As people are becoming more aware of their fitness levels and ways in which they can stay healthy, standing desks have increased in popularity because those who have previously had to sit behind a desk all day can now choose to stand instead which feels like a more active option.
There has been plenty of scientific research carried out on the advantages and disadvantages of standing desks, and whether using one comes with more health benefits than sitting down, so people know exactly what to expect if they decide to make the switch.
There are a number of health risks associated with prolonged periods of sitting, such as an increased risk of diabetes, heart disease, and even early death in extreme cases. In addition to this, people who spend all day sitting behind a desk can be more prone to obesity due to burning fewer calories than those who are on the move.
Although standing may not burn as many calories as walking does, it has been found that standing for an afternoon can burn up to 210 more calories than sitting, which would add up to almost 1000 calories a week if someone were to use a standing desk every afternoon.
Standing desks have also been shown to help reduce both lower and upper back pain and neck pain which are all commonly associated with sitting down all day.
Opting for a standing desk can give you better posture over time as standing up will help to improve your core strength, and you are likely to feel less tired throughout the day as it is far more difficult to become sleepy while on your feet.
Although there are plenty of advantages associated with standing desks, there are some disadvantages to consider too before you decide to change how you work.
Getting used to a standing desk can take time. People who use standing desks can suffer from back leg and foot pain due to putting pressure on these body parts for longer periods of time.
Standing at your desk all day is not the same as doing exercise, so just because you are not sitting down for hours anymore is doesn’t mean that you can quit doing cardio as this is still very important if you want to stay healthy.
If up until this point most of your working day has been sent sat in a chair, you cannot immediately go from sitting down all day to standing up instead. Your body will take time to adjust, otherwise you risk straining muscles and feeling very uncomfortable.
Try switching between standing and sitting in short periods throughout the day, gradually increasing the time you spend standing for up to half of the working day.
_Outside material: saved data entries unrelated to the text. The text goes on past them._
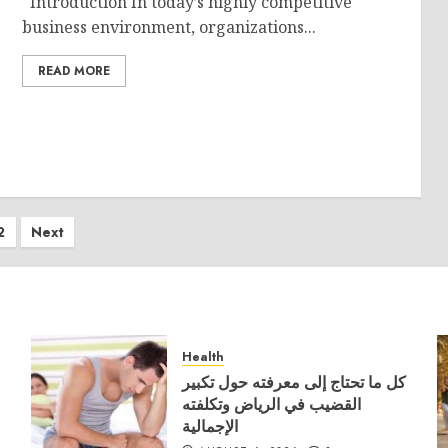
Introduction In today’s highly competitive
business environment, organizations...
READ MORE
ts
2
Next
ination
Health
كل ما تحتاج إلى معرفته حول تكبير
القضيب في الرياض وتكلفته
الإجمالية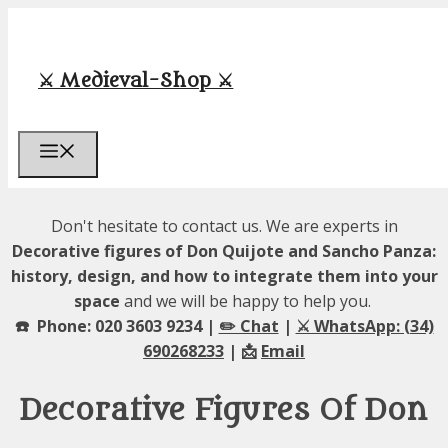
Skip
to
content
⚔️ Medieval-Shop ⚔️
Menu
Don't hesitate to contact us. We are experts in
Decorative figures of Don Quijote and Sancho Panza:
history, design, and how to integrate them into your
space
and we will be happy to help you.
☎️ Phone: 020 3603 9234 |
✏️ Chat
|
⚔️ WhatsApp: (34)
690268233
| 📩
Email
Decorative Figures Of Don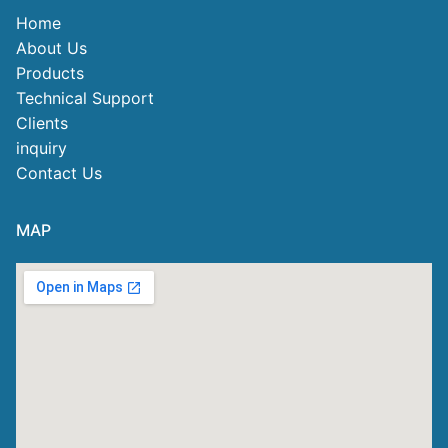
Home
About Us
Products
Technical Support
Clients
inquiry
Contact Us
MAP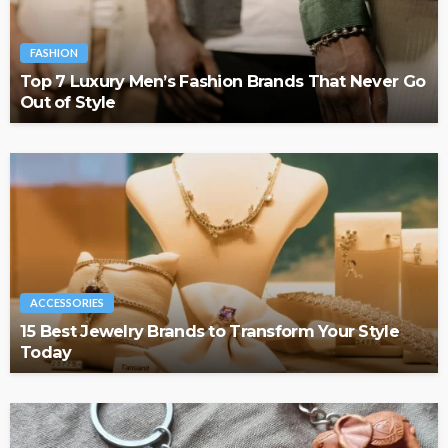
FASHION
Top 7 Luxury Men’s Fashion Brands That Never Go
Out of Style
ACCESSORIES
15 Best Jewelry Brands to Transform Your Style
Today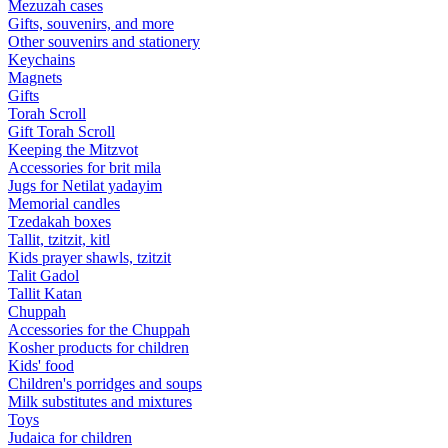
Mezuzah cases
Gifts, souvenirs, and more
Other souvenirs and stationery
Keychains
Magnets
Gifts
Torah Scroll
Gift Torah Scroll
Keeping the Mitzvot
Accessories for brit mila
Jugs for Netilat yadayim
Memorial candles
Tzedakah boxes
Tallit, tzitzit, kitl
Kids prayer shawls, tzitzit
Talit Gadol
Tallit Katan
Сhuppah
Accessories for the Сhuppah
Kosher products for children
Kids' food
Children's porridges and soups
Milk substitutes and mixtures
Toys
Judaica for children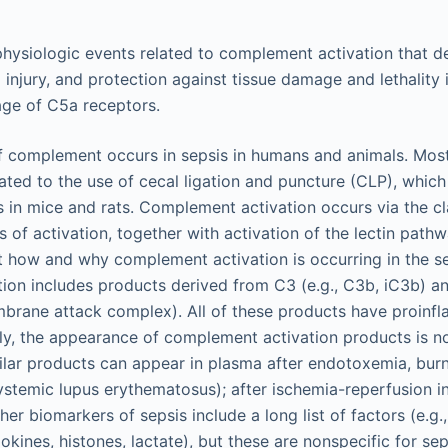
hysiologic events related to complement activation that d
 injury, and protection against tissue damage and lethalit
age of C5a receptors.
f complement occurs in sepsis in humans and animals. Most
lated to the use of cecal ligation and puncture (CLP), whic
s in mice and rats. Complement activation occurs via the cl
 of activation, together with activation of the lectin path
ut how and why complement activation is occurring in the se
ion includes products derived from C3 (e.g., C3b, iC3b) a
brane attack complex). All of these products have proinf
ly, the appearance of complement activation products is no
ilar products can appear in plasma after endotoxemia, bur
ystemic lupus erythematosus); after ischemia-reperfusion i
her biomarkers of sepsis include a long list of factors (e.g.,
ines, histones, lactate), but these are nonspecific for sep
It has been found that blood sugar levels drop back to normal after eating quicker when the individual is standing up rather than sitting down, which is why using a standing desk in the afternoon has even more added benefits.
Neither standing nor sitting alone are good for our health, an even when switching between the two you may still feel discomfort. Take regular screen breaks and go for a short walk around your office to feel more refreshed throughout the day.
Whether sitting or standing, it's important that your desk is set up correctly for the working day. This includes positioning your screen so that it is just above the resting eye level to prevent slouching which can make the issue worse.
An anti-fatigue mat can help to eliminate the pains caused by standing by providing support for the knees, hips, and ankles as it will cushion your feet while you work which is far better for your body than if you were to be standing on a flat office carpet or wooden floor.
Working at a standing desk can be distracting, especially at the start as it will take some getting used to. You will find that you can see more of the office than when you were sitting down and will probably be aware of the fact that people can see you and what you are doing better too. For this reason, it is advisable that you sit down when you need to concentrate on something.
With important advantages and disadvantages associated with standing desks, it is easy to see why people would opt for one if they have the choice. It is just important to consider the issues that come with standing for prolonged periods of time and how these can be minimised should you wish to take a stand rather than a seat at work in the future.